**GIVEN INSTRUCTION**
Can you copy every entry below, character for character, with nothing added or changed?

_ _ _ _ _

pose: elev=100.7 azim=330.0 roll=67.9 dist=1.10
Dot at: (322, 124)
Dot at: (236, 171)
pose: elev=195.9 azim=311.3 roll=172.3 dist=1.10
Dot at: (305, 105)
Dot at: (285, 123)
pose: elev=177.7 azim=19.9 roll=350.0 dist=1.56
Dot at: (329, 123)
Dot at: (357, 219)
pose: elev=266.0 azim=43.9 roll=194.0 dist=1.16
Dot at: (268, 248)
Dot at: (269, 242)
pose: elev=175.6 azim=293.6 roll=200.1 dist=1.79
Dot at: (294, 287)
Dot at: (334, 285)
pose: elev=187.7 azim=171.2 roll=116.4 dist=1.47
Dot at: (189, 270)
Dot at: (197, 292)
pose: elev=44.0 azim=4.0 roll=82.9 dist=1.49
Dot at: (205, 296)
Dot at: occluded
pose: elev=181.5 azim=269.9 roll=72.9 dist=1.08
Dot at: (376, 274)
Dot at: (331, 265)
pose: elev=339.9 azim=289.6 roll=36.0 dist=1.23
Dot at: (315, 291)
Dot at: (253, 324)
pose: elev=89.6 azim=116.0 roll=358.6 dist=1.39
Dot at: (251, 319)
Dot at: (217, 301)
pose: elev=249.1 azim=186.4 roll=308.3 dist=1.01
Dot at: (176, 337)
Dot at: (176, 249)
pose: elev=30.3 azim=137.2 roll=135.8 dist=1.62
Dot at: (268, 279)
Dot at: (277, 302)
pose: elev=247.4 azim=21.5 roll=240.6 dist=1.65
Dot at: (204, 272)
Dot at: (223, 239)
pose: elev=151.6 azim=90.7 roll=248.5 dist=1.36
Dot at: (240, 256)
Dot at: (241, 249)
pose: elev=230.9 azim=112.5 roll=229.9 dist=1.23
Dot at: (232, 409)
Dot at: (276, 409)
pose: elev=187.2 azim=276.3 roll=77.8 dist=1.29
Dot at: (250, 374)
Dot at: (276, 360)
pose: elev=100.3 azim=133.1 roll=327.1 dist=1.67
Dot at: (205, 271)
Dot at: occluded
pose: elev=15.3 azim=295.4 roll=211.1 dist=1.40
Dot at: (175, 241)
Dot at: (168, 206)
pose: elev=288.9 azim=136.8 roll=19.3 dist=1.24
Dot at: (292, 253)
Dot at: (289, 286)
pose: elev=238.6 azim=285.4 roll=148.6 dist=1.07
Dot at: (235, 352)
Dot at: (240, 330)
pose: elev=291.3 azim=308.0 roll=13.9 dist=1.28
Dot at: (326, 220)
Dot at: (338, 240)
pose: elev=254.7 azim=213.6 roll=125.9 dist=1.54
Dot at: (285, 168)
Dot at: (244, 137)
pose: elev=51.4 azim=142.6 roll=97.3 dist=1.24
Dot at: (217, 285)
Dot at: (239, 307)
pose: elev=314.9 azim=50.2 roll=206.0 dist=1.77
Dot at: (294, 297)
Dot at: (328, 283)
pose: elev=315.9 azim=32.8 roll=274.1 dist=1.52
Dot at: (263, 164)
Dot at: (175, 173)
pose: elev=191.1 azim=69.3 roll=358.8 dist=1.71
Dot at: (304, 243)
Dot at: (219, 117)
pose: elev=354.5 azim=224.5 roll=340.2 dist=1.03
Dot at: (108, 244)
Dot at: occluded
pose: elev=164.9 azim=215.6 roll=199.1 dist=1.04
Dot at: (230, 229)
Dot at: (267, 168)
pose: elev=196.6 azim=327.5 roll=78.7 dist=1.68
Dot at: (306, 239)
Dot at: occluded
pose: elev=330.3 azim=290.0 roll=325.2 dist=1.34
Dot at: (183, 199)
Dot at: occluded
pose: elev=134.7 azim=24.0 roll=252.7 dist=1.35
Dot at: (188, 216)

_ _ _ _ _

**RESPONSE**
pose: elev=100.7 azim=330.0 roll=67.9 dist=1.10
Dot at: (322, 124)
Dot at: (236, 171)
pose: elev=195.9 azim=311.3 roll=172.3 dist=1.10
Dot at: (305, 105)
Dot at: (285, 123)
pose: elev=177.7 azim=19.9 roll=350.0 dist=1.56
Dot at: (329, 123)
Dot at: (357, 219)
pose: elev=266.0 azim=43.9 roll=194.0 dist=1.16
Dot at: (268, 248)
Dot at: (269, 242)
pose: elev=175.6 azim=293.6 roll=200.1 dist=1.79
Dot at: (294, 287)
Dot at: (334, 285)
pose: elev=187.7 azim=171.2 roll=116.4 dist=1.47
Dot at: (189, 270)
Dot at: (197, 292)
pose: elev=44.0 azim=4.0 roll=82.9 dist=1.49
Dot at: (205, 296)
Dot at: occluded
pose: elev=181.5 azim=269.9 roll=72.9 dist=1.08
Dot at: (376, 274)
Dot at: (331, 265)
pose: elev=339.9 azim=289.6 roll=36.0 dist=1.23
Dot at: (315, 291)
Dot at: (253, 324)
pose: elev=89.6 azim=116.0 roll=358.6 dist=1.39
Dot at: (251, 319)
Dot at: (217, 301)
pose: elev=249.1 azim=186.4 roll=308.3 dist=1.01
Dot at: (176, 337)
Dot at: (176, 249)
pose: elev=30.3 azim=137.2 roll=135.8 dist=1.62
Dot at: (268, 279)
Dot at: (277, 302)
pose: elev=247.4 azim=21.5 roll=240.6 dist=1.65
Dot at: (204, 272)
Dot at: (223, 239)
pose: elev=151.6 azim=90.7 roll=248.5 dist=1.36
Dot at: (240, 256)
Dot at: (241, 249)
pose: elev=230.9 azim=112.5 roll=229.9 dist=1.23
Dot at: (232, 409)
Dot at: (276, 409)
pose: elev=187.2 azim=276.3 roll=77.8 dist=1.29
Dot at: (250, 374)
Dot at: (276, 360)
pose: elev=100.3 azim=133.1 roll=327.1 dist=1.67
Dot at: (205, 271)
Dot at: occluded
pose: elev=15.3 azim=295.4 roll=211.1 dist=1.40
Dot at: (175, 241)
Dot at: (168, 206)
pose: elev=288.9 azim=136.8 roll=19.3 dist=1.24
Dot at: (292, 253)
Dot at: (289, 286)
pose: elev=238.6 azim=285.4 roll=148.6 dist=1.07
Dot at: (235, 352)
Dot at: (240, 330)
pose: elev=291.3 azim=308.0 roll=13.9 dist=1.28
Dot at: (326, 220)
Dot at: (338, 240)
pose: elev=254.7 azim=213.6 roll=125.9 dist=1.54
Dot at: (285, 168)
Dot at: (244, 137)
pose: elev=51.4 azim=142.6 roll=97.3 dist=1.24
Dot at: (217, 285)
Dot at: (239, 307)
pose: elev=314.9 azim=50.2 roll=206.0 dist=1.77
Dot at: (294, 297)
Dot at: (328, 283)
pose: elev=315.9 azim=32.8 roll=274.1 dist=1.52
Dot at: (263, 164)
Dot at: (175, 173)
pose: elev=191.1 azim=69.3 roll=358.8 dist=1.71
Dot at: (304, 243)
Dot at: (219, 117)
pose: elev=354.5 azim=224.5 roll=340.2 dist=1.03
Dot at: (108, 244)
Dot at: occluded
pose: elev=164.9 azim=215.6 roll=199.1 dist=1.04
Dot at: (230, 229)
Dot at: (267, 168)
pose: elev=196.6 azim=327.5 roll=78.7 dist=1.68
Dot at: (306, 239)
Dot at: occluded
pose: elev=330.3 azim=290.0 roll=325.2 dist=1.34
Dot at: (183, 199)
Dot at: occluded
pose: elev=134.7 azim=24.0 roll=252.7 dist=1.35
Dot at: (188, 216)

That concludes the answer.